**PROBLEM**: Each record below must be retyped exactly, with nothing left out.

**Entries taken from a collection**:
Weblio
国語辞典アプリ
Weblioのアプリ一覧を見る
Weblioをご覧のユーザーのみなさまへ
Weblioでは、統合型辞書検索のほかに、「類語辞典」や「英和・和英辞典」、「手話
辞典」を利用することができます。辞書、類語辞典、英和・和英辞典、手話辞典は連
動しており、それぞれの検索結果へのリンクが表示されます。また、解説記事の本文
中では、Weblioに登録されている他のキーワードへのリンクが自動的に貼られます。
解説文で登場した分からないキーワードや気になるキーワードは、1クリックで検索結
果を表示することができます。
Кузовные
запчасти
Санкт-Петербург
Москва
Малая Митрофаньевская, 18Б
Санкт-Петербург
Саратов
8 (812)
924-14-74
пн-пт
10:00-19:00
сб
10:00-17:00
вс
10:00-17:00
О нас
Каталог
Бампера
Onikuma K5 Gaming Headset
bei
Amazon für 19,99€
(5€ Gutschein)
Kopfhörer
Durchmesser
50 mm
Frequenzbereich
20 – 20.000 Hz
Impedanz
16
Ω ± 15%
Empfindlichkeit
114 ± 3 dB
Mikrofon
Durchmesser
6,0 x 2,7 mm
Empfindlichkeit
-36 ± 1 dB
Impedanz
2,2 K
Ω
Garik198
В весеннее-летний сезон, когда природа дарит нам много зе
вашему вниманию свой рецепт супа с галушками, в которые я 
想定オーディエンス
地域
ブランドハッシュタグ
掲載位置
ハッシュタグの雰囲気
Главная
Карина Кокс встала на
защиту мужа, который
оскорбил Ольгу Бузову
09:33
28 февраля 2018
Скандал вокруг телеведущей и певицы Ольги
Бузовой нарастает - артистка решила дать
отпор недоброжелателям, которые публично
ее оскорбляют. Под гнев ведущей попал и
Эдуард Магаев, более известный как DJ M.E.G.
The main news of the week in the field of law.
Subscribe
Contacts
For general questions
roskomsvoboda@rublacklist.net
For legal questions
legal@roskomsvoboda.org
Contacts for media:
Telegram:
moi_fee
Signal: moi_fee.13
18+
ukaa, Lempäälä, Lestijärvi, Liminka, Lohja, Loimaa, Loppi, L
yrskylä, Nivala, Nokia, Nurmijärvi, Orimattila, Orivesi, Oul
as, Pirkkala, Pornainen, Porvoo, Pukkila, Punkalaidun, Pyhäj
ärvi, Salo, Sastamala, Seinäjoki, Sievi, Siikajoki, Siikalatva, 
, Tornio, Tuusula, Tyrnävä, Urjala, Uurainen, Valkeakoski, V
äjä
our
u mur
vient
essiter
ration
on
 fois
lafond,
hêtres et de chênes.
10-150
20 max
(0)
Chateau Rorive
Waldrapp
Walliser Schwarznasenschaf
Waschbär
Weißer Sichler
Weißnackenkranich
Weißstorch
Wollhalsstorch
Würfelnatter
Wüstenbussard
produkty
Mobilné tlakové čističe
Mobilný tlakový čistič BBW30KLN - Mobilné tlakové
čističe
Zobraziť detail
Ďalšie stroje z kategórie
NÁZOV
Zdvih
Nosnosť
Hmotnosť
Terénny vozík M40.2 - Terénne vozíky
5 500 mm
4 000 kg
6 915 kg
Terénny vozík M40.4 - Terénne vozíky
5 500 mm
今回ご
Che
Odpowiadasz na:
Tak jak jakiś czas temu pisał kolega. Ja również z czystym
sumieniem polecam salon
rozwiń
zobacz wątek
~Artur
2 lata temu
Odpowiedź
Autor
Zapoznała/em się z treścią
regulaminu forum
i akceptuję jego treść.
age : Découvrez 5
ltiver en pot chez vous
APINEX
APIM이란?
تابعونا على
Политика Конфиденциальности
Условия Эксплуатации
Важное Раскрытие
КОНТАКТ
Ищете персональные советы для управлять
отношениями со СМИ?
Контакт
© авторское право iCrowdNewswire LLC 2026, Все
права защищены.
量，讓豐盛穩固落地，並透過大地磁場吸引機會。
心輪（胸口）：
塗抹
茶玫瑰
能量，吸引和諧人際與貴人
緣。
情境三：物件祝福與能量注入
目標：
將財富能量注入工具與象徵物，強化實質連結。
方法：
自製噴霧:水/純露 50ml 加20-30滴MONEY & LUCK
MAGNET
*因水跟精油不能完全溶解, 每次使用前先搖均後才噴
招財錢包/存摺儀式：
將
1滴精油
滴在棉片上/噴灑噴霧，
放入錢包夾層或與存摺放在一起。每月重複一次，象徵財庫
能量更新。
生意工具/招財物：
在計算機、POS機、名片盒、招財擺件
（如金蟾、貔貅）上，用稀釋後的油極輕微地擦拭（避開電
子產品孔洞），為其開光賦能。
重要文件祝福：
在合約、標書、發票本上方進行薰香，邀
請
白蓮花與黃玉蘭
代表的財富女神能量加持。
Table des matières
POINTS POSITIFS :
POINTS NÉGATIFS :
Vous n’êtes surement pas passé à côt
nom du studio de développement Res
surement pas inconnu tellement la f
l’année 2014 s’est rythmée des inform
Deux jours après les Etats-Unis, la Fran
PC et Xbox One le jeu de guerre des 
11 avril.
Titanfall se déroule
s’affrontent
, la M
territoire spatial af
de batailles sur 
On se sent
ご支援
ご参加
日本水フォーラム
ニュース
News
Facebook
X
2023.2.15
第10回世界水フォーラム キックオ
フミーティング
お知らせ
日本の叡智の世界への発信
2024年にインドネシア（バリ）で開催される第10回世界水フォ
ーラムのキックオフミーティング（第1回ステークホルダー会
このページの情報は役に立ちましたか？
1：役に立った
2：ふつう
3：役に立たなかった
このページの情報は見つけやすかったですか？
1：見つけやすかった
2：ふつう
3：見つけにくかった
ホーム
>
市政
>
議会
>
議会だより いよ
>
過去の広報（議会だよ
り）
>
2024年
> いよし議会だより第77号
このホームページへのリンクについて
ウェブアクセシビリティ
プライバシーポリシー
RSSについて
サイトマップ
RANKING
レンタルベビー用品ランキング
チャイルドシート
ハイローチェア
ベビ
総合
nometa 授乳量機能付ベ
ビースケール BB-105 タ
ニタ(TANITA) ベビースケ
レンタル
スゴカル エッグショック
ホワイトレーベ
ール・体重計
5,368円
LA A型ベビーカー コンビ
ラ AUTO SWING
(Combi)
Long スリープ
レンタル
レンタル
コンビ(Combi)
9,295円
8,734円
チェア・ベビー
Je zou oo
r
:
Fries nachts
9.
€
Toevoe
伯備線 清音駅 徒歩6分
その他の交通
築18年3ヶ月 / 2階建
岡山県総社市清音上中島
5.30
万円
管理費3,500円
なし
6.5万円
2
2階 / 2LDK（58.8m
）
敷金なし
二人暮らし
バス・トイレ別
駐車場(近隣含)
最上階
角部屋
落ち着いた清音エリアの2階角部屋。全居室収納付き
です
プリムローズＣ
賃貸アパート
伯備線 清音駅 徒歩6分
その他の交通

**RESPONSE TO THIS EXERCISE**:
Weblio
国語辞典アプリ
Weblioのアプリ一覧を見る
Weblioをご覧のユーザーのみなさまへ
Weblioでは、統合型辞書検索のほかに、「類語辞典」や「英和・和英辞典」、「手話
辞典」を利用することができます。辞書、類語辞典、英和・和英辞典、手話辞典は連
動しており、それぞれの検索結果へのリンクが表示されます。また、解説記事の本文
中では、Weblioに登録されている他のキーワードへのリンクが自動的に貼られます。
解説文で登場した分からないキーワードや気になるキーワードは、1クリックで検索結
果を表示することができます。
Кузовные
запчасти
Санкт-Петербург
Москва
Малая Митрофаньевская, 18Б
Санкт-Петербург
Саратов
8 (812)
924-14-74
пн-пт
10:00-19:00
сб
10:00-17:00
вс
10:00-17:00
О нас
Каталог
Бампера
Onikuma K5 Gaming Headset
bei
Amazon für 19,99€
(5€ Gutschein)
Kopfhörer
Durchmesser
50 mm
Frequenzbereich
20 – 20.000 Hz
Impedanz
16
Ω ± 15%
Empfindlichkeit
114 ± 3 dB
Mikrofon
Durchmesser
6,0 x 2,7 mm
Empfindlichkeit
-36 ± 1 dB
Impedanz
2,2 K
Ω
Garik198
В весеннее-летний сезон, когда природа дарит нам много зе
вашему вниманию свой рецепт супа с галушками, в которые я 
想定オーディエンス
地域
ブランドハッシュタグ
掲載位置
ハッシュタグの雰囲気
Главная
Карина Кокс встала на
защиту мужа, который
оскорбил Ольгу Бузову
09:33
28 февраля 2018
Скандал вокруг телеведущей и певицы Ольги
Бузовой нарастает - артистка решила дать
отпор недоброжелателям, которые публично
ее оскорбляют. Под гнев ведущей попал и
Эдуард Магаев, более известный как DJ M.E.G.
The main news of the week in the field of law.
Subscribe
Contacts
For general questions
roskomsvoboda@rublacklist.net
For legal questions
legal@roskomsvoboda.org
Contacts for media:
Telegram:
moi_fee
Signal: moi_fee.13
18+
ukaa, Lempäälä, Lestijärvi, Liminka, Lohja, Loimaa, Loppi, L
yrskylä, Nivala, Nokia, Nurmijärvi, Orimattila, Orivesi, Oul
as, Pirkkala, Pornainen, Porvoo, Pukkila, Punkalaidun, Pyhäj
ärvi, Salo, Sastamala, Seinäjoki, Sievi, Siikajoki, Siikalatva, 
, Tornio, Tuusula, Tyrnävä, Urjala, Uurainen, Valkeakoski, V
äjä
our
u mur
vient
essiter
ration
on
 fois
lafond,
hêtres et de chênes.
10-150
20 max
(0)
Chateau Rorive
Waldrapp
Walliser Schwarznasenschaf
Waschbär
Weißer Sichler
Weißnackenkranich
Weißstorch
Wollhalsstorch
Würfelnatter
Wüstenbussard
produkty
Mobilné tlakové čističe
Mobilný tlakový čistič BBW30KLN - Mobilné tlakové
čističe
Zobraziť detail
Ďalšie stroje z kategórie
NÁZOV
Zdvih
Nosnosť
Hmotnosť
Terénny vozík M40.2 - Terénne vozíky
5 500 mm
4 000 kg
6 915 kg
Terénny vozík M40.4 - Terénne vozíky
5 500 mm
今回ご
Che
Odpowiadasz na:
Tak jak jakiś czas temu pisał kolega. Ja również z czystym
sumieniem polecam salon
rozwiń
zobacz wątek
~Artur
2 lata temu
Odpowiedź
Autor
Zapoznała/em się z treścią
regulaminu forum
i akceptuję jego treść.
age : Découvrez 5
ltiver en pot chez vous
APINEX
APIM이란?
تابعونا على
Политика Конфиденциальности
Условия Эксплуатации
Важное Раскрытие
КОНТАКТ
Ищете персональные советы для управлять
отношениями со СМИ?
Контакт
© авторское право iCrowdNewswire LLC 2026, Все
права защищены.
量，讓豐盛穩固落地，並透過大地磁場吸引機會。
心輪（胸口）：
塗抹
茶玫瑰
能量，吸引和諧人際與貴人
緣。
情境三：物件祝福與能量注入
目標：
將財富能量注入工具與象徵物，強化實質連結。
方法：
自製噴霧:水/純露 50ml 加20-30滴MONEY & LUCK
MAGNET
*因水跟精油不能完全溶解, 每次使用前先搖均後才噴
招財錢包/存摺儀式：
將
1滴精油
滴在棉片上/噴灑噴霧，
放入錢包夾層或與存摺放在一起。每月重複一次，象徵財庫
能量更新。
生意工具/招財物：
在計算機、POS機、名片盒、招財擺件
（如金蟾、貔貅）上，用稀釋後的油極輕微地擦拭（避開電
子產品孔洞），為其開光賦能。
重要文件祝福：
在合約、標書、發票本上方進行薰香，邀
請
白蓮花與黃玉蘭
代表的財富女神能量加持。
Table des matières
POINTS POSITIFS :
POINTS NÉGATIFS :
Vous n’êtes surement pas passé à côt
nom du studio de développement Res
surement pas inconnu tellement la f
l’année 2014 s’est rythmée des inform
Deux jours après les Etats-Unis, la Fran
PC et Xbox One le jeu de guerre des 
11 avril.
Titanfall se déroule
s’affrontent
, la M
territoire spatial af
de batailles sur 
On se sent
ご支援
ご参加
日本水フォーラム
ニュース
News
Facebook
X
2023.2.15
第10回世界水フォーラム キックオ
フミーティング
お知らせ
日本の叡智の世界への発信
2024年にインドネシア（バリ）で開催される第10回世界水フォ
ーラムのキックオフミーティング（第1回ステークホルダー会
このページの情報は役に立ちましたか？
1：役に立った
2：ふつう
3：役に立たなかった
このページの情報は見つけやすかったですか？
1：見つけやすかった
2：ふつう
3：見つけにくかった
ホーム
>
市政
>
議会
>
議会だより いよ
>
過去の広報（議会だよ
り）
>
2024年
> いよし議会だより第77号
このホームページへのリンクについて
ウェブアクセシビリティ
プライバシーポリシー
RSSについて
サイトマップ
RANKING
レンタルベビー用品ランキング
チャイルドシート
ハイローチェア
ベビ
総合
nometa 授乳量機能付ベ
ビースケール BB-105 タ
ニタ(TANITA) ベビースケ
レンタル
スゴカル エッグショック
ホワイトレーベ
ール・体重計
5,368円
LA A型ベビーカー コンビ
ラ AUTO SWING
(Combi)
Long スリープ
レンタル
レンタル
コンビ(Combi)
9,295円
8,734円
チェア・ベビー
Je zou oo
r
:
Fries nachts
9.
€
Toevoe
伯備線 清音駅 徒歩6分
その他の交通
築18年3ヶ月 / 2階建
岡山県総社市清音上中島
5.30
万円
管理費3,500円
なし
6.5万円
2
2階 / 2LDK（58.8m
）
敷金なし
二人暮らし
バス・トイレ別
駐車場(近隣含)
最上階
角部屋
落ち着いた清音エリアの2階角部屋。全居室収納付き
です
プリムローズＣ
賃貸アパート
伯備線 清音駅 徒歩6分
その他の交通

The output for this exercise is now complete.